Tahini is a sesame paste that is traditionally cooked, grated and peeled.

We find it mainly in the cuisines of the eastern Mediterranean such as Greek, Middle Eastern, Turkish and North African.

One of its most well-known uses is for making halva, dips, hummus and baba ganoush.

The word most likely comes from the Arabic language that through Christian immigrants in the early 20th century from the Middle East transported under the name end of 1930 tahini appears in English.

Tahini et sésame


The first mention of sesame is in cuneiform writing and dates back to about 4000 years ago after describing the offering of sesame wine to the gods. Herodotus mentions the cultivation of sesame in the region of the Tigris and Euphrates where it was used as a source of oil. However, tahini is mentioned as an ingredient in a recipe in an anonymous 13th-century Arabic cookbook, while sesame paste is also an ingredient in some Chinese, Korean, Japanese and Indian dishes.


Sesame seeds are soaked in water and then crushed. This is how the kernels are separated from the bran. They are then soaked in seawater where the bark sinks. The kernels that remain on the surface are roasted and ground, thus producing tahini.

Gastronomy and cuisine

Tahini, as we said above, is found with many different uses in various Mediterranean and Middle Eastern cuisines, either in cooking or in confectionery. In Greek cuisine it is used in many ways such as in bread, either alone or with honey or jam. Jars of tahini and honey or cocoa or chocolate are ready on the shelves of delicatessens. It is the most basic ingredient for a type of halva (the so-called grocery store), but also for the preparation of dip, vinaigrette, tahino soup, fasting walnut pie and ice cream. Tahino soup and fasting walnut pie are especially popular recipes during Lent before Easter.
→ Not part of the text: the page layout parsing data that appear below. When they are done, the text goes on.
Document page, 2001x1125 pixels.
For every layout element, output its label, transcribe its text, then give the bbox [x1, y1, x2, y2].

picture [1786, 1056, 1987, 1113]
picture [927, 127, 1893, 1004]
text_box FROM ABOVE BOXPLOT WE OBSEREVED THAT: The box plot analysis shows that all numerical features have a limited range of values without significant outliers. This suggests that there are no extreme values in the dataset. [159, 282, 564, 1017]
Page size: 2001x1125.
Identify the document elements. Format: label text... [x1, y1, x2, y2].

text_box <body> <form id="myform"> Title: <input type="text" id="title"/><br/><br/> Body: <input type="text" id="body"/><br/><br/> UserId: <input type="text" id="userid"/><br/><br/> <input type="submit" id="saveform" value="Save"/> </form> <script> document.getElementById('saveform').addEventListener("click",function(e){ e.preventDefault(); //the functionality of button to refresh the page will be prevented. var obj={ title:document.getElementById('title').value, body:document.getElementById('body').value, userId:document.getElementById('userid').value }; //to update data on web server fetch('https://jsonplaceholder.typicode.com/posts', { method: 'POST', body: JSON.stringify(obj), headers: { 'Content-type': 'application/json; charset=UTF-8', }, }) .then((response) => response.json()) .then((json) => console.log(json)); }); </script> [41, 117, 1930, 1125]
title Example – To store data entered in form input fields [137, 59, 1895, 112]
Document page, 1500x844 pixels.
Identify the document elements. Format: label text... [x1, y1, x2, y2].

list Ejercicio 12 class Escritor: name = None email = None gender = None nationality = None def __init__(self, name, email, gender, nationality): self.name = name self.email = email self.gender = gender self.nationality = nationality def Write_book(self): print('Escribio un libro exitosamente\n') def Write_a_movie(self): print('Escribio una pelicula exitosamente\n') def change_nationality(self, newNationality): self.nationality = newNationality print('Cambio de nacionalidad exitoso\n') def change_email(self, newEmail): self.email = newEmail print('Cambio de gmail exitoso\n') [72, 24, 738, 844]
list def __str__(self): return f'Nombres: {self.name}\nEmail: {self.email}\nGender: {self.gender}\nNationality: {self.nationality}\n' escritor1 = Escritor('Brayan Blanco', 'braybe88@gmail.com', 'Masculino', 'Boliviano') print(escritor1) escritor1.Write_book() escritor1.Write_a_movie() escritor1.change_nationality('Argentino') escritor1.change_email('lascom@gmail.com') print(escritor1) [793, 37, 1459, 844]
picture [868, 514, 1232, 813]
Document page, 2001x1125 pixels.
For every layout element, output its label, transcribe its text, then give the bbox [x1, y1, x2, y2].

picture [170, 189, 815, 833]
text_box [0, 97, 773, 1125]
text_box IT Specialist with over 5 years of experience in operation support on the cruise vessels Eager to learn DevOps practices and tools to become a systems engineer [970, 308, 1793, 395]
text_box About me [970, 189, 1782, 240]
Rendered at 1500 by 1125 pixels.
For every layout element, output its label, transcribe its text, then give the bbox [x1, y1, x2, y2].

In Cypriot cuisine, tahini is also called tassi. In Cyprus, they use it as a dip for bread and in the pie on souvlaki instead of tzatziki, while they also make the sweet tahini pie.

Of course, tahini is still used, for example, to make hummus, baba ganoush, sauce for lachmajun and as a dip for falafel !

Nutritional value

Tahini is a super food since it comes exclusively from ground sesame and retains all its nutrients.

Sesame contributes to the proper functioning of the body and has great nutritional value as it contains many vitamins, carbohydrates in the form of fiber, many minerals and trace elements such as calcium, iron, potassium, zinc, phosphorus, magnesium etc. On the other hand, it contains little saturated fat.

This nutritional value makes it a useful addition for those who follow a vegetarian or vegan diet as it can replace animal protein.